Her bag is packed. She laughs as I try to lift her bag and bring it downstairs. Feels like it has rocks in it but it is 4.5 pounds under the limit. She has packed away all the clothes we purchased.  Candy and snacks, too.  Memories are stored away in there as well.  There and in her heart.  She is ready to go but she isn't. 

She asks to download some music from the internet and we happily agree.  She shows me some pictures from her phone.  Pictures of some friends, of her, of her boyfriend, Kenny.  She does not show them to Eileen ... only to me. Hmmm.

We exchange gifts.  She brought a beautiful hand-painted scarf from Latvia.  It is exquisite, lovely and delicate.  She receives an mp3 player, make-up, ear buds, a necklace and a hand-crotcheted sock monkey winter hat. More than that was the whole exchange process itself.  It was almost surreal yet the love around that kitchen table was very tangible.  We gave her a key to our front door.  We explained that we are one family, Viena Ģimene, and when she comes back she is welcome with open arms and open hearts any time.




The final hours slowly ticked away while we were at church lifegroup.  At the end of lifegroup all the loving members of our group - the same members who threw her a surprise birthday party, let her swim in their pool, gave her lovely free clothing - gathered around her in the living room and poured out their love and God's love.  They drenched her in it.  They read some affirmations to her in her native tongue and we all butchered her language.  She didn't care.  Once again the love that was surrounding Daniela was palpable, present and perfect. 

God was present in Jana's living room in Bangor, PA.  God was in Bangor, PA of all places!   Of course He was.  He was also present when the pillow fight closed out the festivities.  He was present when Daniela surprised me by throwing a few pillows at me while I was taking pictures.  (The girl has a heck of an arm!)  He'll be present with us as we take her to the airport tomorrow.  He'll be present on that plane with Daniela and He'll be present with us as we sob and grieve our girl going home.  God will be right there with Daniela every second of her life, every step of the way, in every moment of joy, in every moment of sorrow.  Just like He will be for us.

We are ever grateful for Daniela being a member of our family!  Tomorrow will not be an easy day but we are nevertheless a family and will send of our Daniela with all the love and blessings we have.  We will see her again someday.


Tuesday, July 30, 2013

My Net Is Not Breaking

Today I started to feel the end approaching.  I was sitting in my office with my eyes closed praying silently.  I was praying that god would help me to be his hand and feet.  I was praying that God would help me to be aware of the opportunities to be of service.  I was praying for all those families whose hearts were breaking because they had to let go of a "stranger" and trust BIG TIME that God really knows what He is doing - knows way better than we can know what the future holds for these families and these kids.

As I was sitting there reading these posts of my friends - my brothers and sisters - strangers to me a mere two months ago I started to get choked up.  These kids had such a dramatic impact on the lives of all whom they had touched.  They profoundly changed all those moms, dads, brother, sisters, friends, grandparents, aunts and uncles of all those families all across this country.  They created this gigantic hemispheric tidal wave of love, caring and hope that united a Hodge-podge group of people that had only one thing in common at the outset of this journey - we were all hosting an orphan through New Horizons For Children.  We didn't know anything about each other.
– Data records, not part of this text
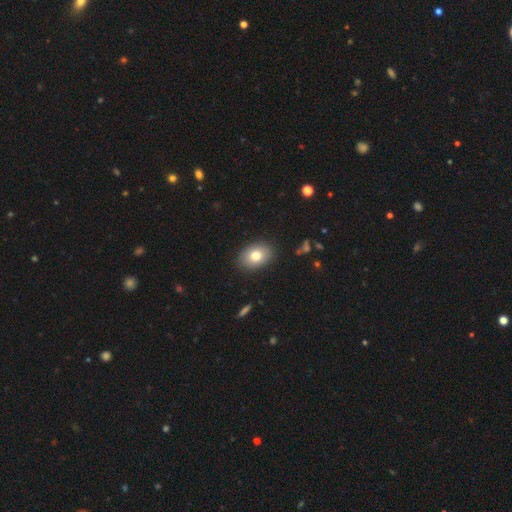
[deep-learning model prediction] smooth_or_featured: smooth (p=0.79) [alt: featured or disk p=0.13]
how_rounded: in between (p=0.80) [alt: round p=0.19]
merging: none (p=0.88) [alt: minor disturbance p=0.09]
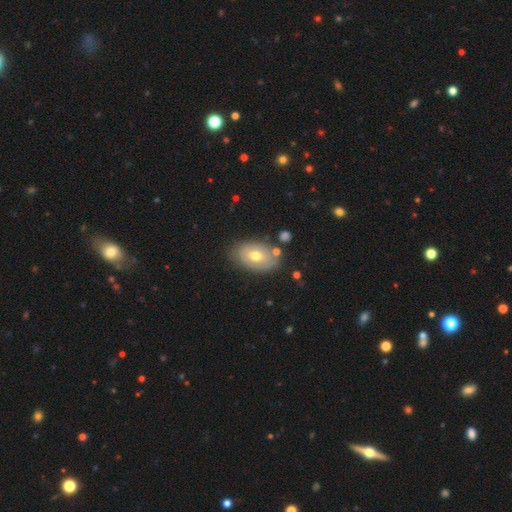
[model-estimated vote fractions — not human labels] A smooth galaxy with no disk features (52%) that is in between round and cigar-shaped (87%).

Vote fractions:
- Smooth or featured? smooth: 52% / featured or disk: 40% / star or artifact: 8%
- How rounded? in between: 87% / round: 12% / cigar-shaped: 1%
- Merging? none: 73% / minor disturbance: 17% / merger: 5% / major disturbance: 5%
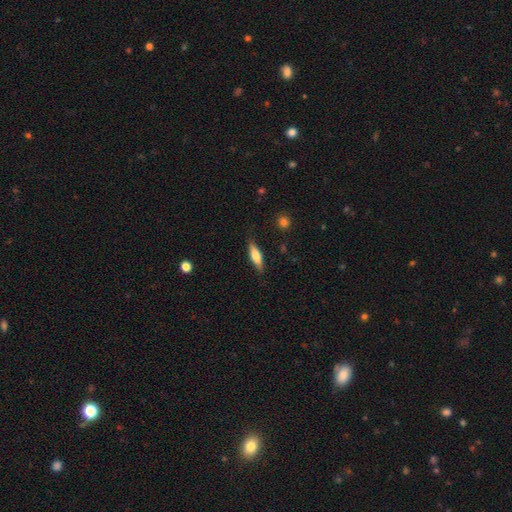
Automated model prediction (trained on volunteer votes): smooth_or_featured: smooth (p=0.60) [alt: featured or disk p=0.33]
how_rounded: cigar-shaped (p=0.59) [alt: in between p=0.39]
merging: none (p=0.82) [alt: minor disturbance p=0.13]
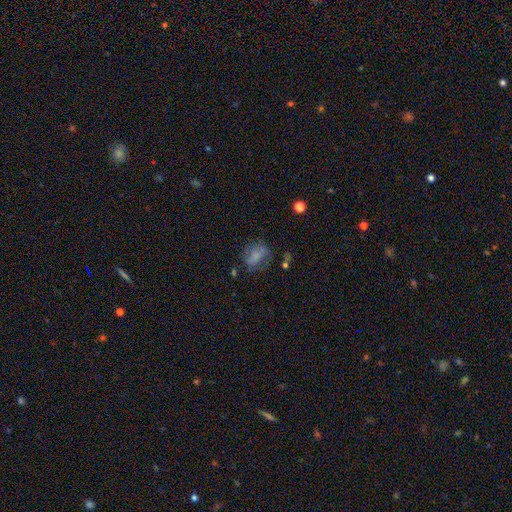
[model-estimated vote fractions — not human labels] smooth 56%, featured or disk 31%, star or artifact 13%. Down the decision tree: how rounded — in between (63%); merging — none (50%).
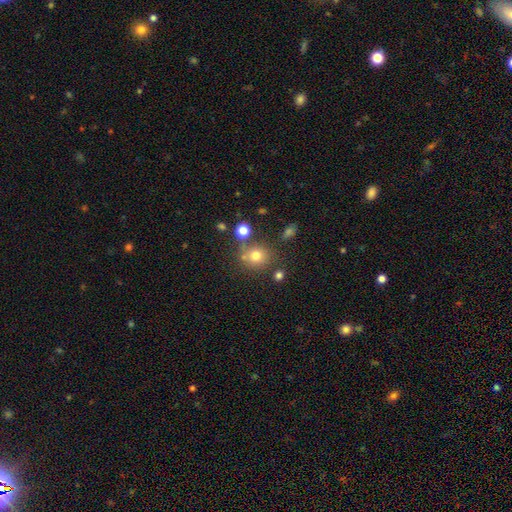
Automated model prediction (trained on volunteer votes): A smooth galaxy with no disk features (74%) that is round (84%). Merging: none (65%).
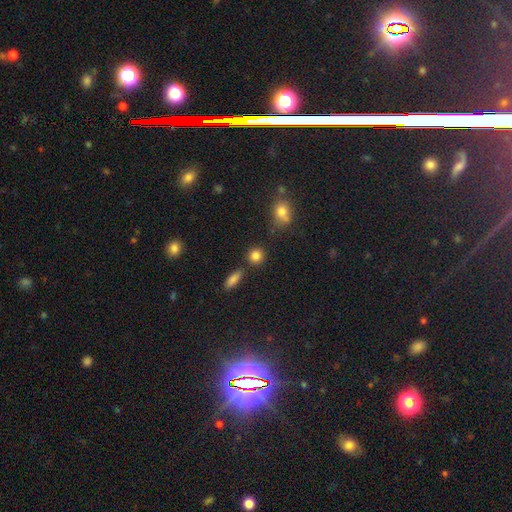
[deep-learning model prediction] This is clearly a smooth galaxy (84%). How rounded: clearly round (85%). Merging: likely none (79%).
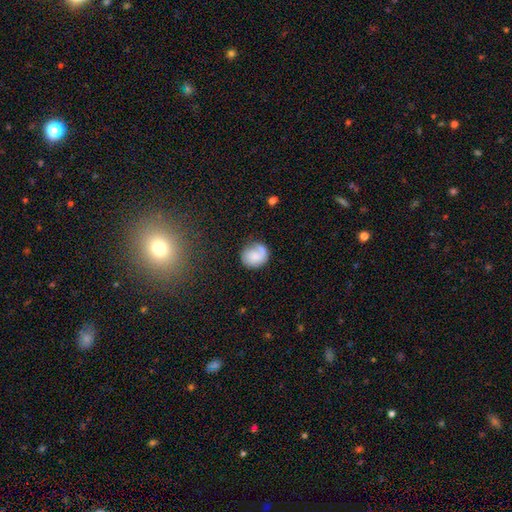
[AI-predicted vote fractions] Smooth or featured? Predicted: smooth (p=0.61). How rounded? Predicted: round (p=0.75). Merging? Predicted: none (p=0.63).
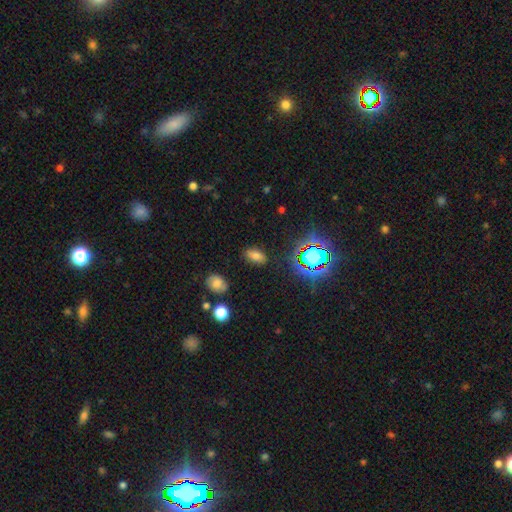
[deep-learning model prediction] Q: Smooth or featured?
A: smooth (70%); runner-up: star or artifact (21%)
Q: How rounded?
A: in between (89%); runner-up: round (7%)
Q: Merging?
A: none (84%); runner-up: minor disturbance (11%)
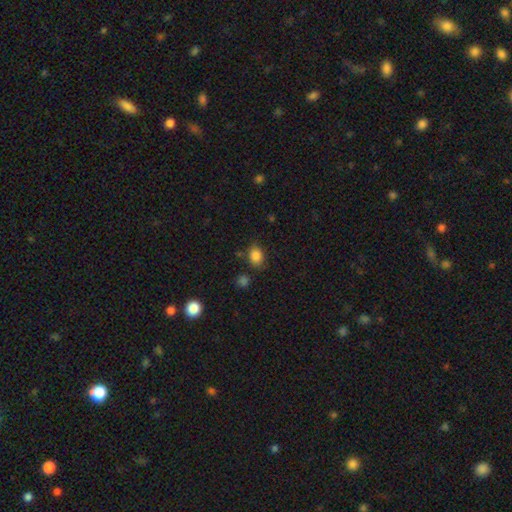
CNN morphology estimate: Smooth or featured: smooth — 85% (star or artifact — 10%)
How rounded: in between — 57% (round — 42%)
Merging: none — 75% (minor disturbance — 16%)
We were scattered from New England to the Great Lakes to the Northwest and California to the Midwest and the South - from the Atlantic to the Pacific, from the Canadian border to the Gulf of Mexico.  We came from all walks of life and with all sorts of talents and abilities to become one - One Family. One Big, Beautiful, Loving Family.  We are strangers no more.  We are forever linked and forever in each others hearts and prayers.  All this due to these rag-tag bunch of kids in lime-green neon t-shirts.

So as all of this starting washing over me today I became overwhelmed by this miracle - this tidal wave of love that washed on our shores at the end of June, 2013.  These little souls came here to spend time with us "crazy" Americans and hoped to experience something really amazing this summer - and they did.  But perhaps unbeknownst to them they have indelibly written on each of our hearts.  I know that the thread of Daniela's story, the thread of God's story for Daniela, is now interwoven in the fabric of our lives, our story.  Her presence here has marked each us and nothing will ever erase that - not time, not distance, not events.

This journey was not a walk in the park by any stretch of the imagination. At times it felt like a walk through Jurassic Park but we kept walking.  We slogged through the muck and the darkness and made it through to the sunshine and the smiles.  It took a lot of work to trust God and to keep the faith that there was something worthwhile on the other side if we would just have the faith of a mustard seed.  We did and it was worth all the struggle.  Love won out and fear and pain was vanquished.  How do I know?  Here's a small indication: at the early stages D wanted to return to Latvia "right now" and tonight her mood is somber at the thought that this phase of her adventure is drawing to a close.  Her bag is packed but she does not want to weigh it.  She wants to prolong this miracle for as long as possible.  She wants to enjoy this for a few days more.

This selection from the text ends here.